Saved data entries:
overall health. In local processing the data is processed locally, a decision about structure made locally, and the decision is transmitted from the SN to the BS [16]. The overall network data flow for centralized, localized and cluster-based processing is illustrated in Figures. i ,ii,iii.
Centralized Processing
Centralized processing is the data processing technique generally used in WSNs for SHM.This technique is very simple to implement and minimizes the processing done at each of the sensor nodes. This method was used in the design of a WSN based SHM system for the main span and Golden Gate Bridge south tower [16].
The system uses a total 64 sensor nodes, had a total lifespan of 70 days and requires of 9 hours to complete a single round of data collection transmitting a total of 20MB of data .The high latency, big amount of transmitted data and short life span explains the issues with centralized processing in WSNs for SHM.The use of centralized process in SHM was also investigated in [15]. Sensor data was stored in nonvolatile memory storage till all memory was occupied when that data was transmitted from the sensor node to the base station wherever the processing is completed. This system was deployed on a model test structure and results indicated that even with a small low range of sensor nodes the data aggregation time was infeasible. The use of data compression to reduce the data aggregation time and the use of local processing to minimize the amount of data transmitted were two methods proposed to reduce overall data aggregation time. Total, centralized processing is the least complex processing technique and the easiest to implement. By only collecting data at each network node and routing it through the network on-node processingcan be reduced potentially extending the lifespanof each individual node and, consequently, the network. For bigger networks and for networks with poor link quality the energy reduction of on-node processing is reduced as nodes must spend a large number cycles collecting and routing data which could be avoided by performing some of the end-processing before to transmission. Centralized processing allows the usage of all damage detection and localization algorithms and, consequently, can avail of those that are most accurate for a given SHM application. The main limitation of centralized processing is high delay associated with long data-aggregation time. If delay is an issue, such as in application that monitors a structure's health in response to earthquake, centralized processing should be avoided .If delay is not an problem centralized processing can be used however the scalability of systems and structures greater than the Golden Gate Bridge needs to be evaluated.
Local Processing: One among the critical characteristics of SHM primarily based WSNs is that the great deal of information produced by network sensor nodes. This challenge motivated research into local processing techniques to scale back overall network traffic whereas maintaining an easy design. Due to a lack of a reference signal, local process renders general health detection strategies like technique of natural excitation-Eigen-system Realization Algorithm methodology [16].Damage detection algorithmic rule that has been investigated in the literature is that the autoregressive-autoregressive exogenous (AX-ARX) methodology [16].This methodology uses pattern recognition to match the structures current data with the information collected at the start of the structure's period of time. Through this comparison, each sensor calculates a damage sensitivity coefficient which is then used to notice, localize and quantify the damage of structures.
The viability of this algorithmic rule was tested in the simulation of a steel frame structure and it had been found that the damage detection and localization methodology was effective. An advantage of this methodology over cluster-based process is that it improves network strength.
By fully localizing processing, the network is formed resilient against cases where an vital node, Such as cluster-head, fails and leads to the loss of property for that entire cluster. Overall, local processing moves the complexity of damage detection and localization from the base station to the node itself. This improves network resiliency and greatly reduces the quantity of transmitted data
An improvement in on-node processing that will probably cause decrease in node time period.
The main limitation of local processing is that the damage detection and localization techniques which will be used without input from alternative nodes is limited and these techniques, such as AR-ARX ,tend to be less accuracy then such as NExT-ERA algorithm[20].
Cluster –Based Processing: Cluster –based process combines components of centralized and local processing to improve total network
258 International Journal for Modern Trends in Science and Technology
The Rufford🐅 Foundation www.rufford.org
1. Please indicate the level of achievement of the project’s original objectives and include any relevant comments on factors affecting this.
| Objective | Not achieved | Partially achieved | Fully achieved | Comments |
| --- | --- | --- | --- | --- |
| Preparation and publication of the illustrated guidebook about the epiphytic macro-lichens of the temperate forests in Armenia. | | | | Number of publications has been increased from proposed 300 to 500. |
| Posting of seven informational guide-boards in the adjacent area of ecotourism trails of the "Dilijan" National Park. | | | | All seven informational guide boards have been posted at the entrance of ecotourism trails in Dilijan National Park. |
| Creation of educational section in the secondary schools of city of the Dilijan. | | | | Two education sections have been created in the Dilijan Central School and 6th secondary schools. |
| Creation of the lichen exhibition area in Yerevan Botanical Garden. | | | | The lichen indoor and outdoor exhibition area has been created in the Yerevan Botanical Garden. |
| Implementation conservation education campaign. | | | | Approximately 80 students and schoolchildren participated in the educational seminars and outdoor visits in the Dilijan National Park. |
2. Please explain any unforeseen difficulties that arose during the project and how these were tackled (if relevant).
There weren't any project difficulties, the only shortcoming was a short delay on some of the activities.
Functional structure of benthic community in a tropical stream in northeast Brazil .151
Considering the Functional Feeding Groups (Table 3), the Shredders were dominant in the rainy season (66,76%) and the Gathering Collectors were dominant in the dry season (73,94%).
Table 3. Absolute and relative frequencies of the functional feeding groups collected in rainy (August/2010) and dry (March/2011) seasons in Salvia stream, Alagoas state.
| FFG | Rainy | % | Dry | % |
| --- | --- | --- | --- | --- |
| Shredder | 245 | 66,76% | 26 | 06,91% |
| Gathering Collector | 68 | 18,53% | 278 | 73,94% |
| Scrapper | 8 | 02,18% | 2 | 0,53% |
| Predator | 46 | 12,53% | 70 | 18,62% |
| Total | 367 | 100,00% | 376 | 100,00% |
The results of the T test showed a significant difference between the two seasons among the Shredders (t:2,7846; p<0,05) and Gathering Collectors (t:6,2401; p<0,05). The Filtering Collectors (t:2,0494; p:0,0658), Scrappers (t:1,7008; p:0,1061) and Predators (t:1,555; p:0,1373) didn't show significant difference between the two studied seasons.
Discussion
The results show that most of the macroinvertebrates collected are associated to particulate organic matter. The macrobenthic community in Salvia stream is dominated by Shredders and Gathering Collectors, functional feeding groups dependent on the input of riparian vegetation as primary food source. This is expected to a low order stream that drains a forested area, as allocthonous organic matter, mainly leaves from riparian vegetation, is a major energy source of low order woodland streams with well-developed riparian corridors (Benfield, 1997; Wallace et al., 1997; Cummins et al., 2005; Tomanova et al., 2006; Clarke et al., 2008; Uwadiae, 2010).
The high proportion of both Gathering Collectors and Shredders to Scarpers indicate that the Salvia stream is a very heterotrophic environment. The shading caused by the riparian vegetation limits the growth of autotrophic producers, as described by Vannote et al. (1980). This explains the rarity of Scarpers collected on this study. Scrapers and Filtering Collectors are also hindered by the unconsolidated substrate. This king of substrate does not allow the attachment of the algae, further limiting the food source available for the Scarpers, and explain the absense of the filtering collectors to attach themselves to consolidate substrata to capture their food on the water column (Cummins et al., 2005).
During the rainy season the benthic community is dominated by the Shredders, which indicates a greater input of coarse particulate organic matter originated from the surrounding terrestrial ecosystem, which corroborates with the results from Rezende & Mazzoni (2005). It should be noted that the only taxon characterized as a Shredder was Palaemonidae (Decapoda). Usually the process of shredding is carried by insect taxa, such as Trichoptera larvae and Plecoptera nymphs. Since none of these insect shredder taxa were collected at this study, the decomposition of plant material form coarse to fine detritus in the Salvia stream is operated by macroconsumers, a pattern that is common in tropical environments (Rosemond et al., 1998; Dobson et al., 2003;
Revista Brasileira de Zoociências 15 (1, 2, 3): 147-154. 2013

(ACTIVITY) Output, from the data above, the lines from the line with "Rainy | % | Dry | % |" to the line with "The results show" exactly as they stand, both ends included and nothing else.

(TASK RESPONSE)
| FFG | Rainy | % | Dry | % |
| --- | --- | --- | --- | --- |
| Shredder | 245 | 66,76% | 26 | 06,91% |
| Gathering Collector | 68 | 18,53% | 278 | 73,94% |
| Scrapper | 8 | 02,18% | 2 | 0,53% |
| Predator | 46 | 12,53% | 70 | 18,62% |
| Total | 367 | 100,00% | 376 | 100,00% |
The results of the T test showed a significant difference between the two seasons among the Shredders (t:2,7846; p<0,05) and Gathering Collectors (t:6,2401; p<0,05). The Filtering Collectors (t:2,0494; p:0,0658), Scrappers (t:1,7008; p:0,1061) and Predators (t:1,555; p:0,1373) didn't show significant difference between the two studied seasons.
Discussion
The results show that most of the macroinvertebrates collected are associated to particulate organic matter. The macrobenthic community in Salvia stream is dominated by Shredders and Gathering Collectors, functional feeding groups dependent on the input of riparian vegetation as primary food source. This is expected to a low order stream that drains a forested area, as allocthonous organic matter, mainly leaves from riparian vegetation, is a major energy source of low order woodland streams with well-developed riparian corridors (Benfield, 1997; Wallace et al., 1997; Cummins et al., 2005; Tomanova et al., 2006; Clarke et al., 2008; Uwadiae, 2010).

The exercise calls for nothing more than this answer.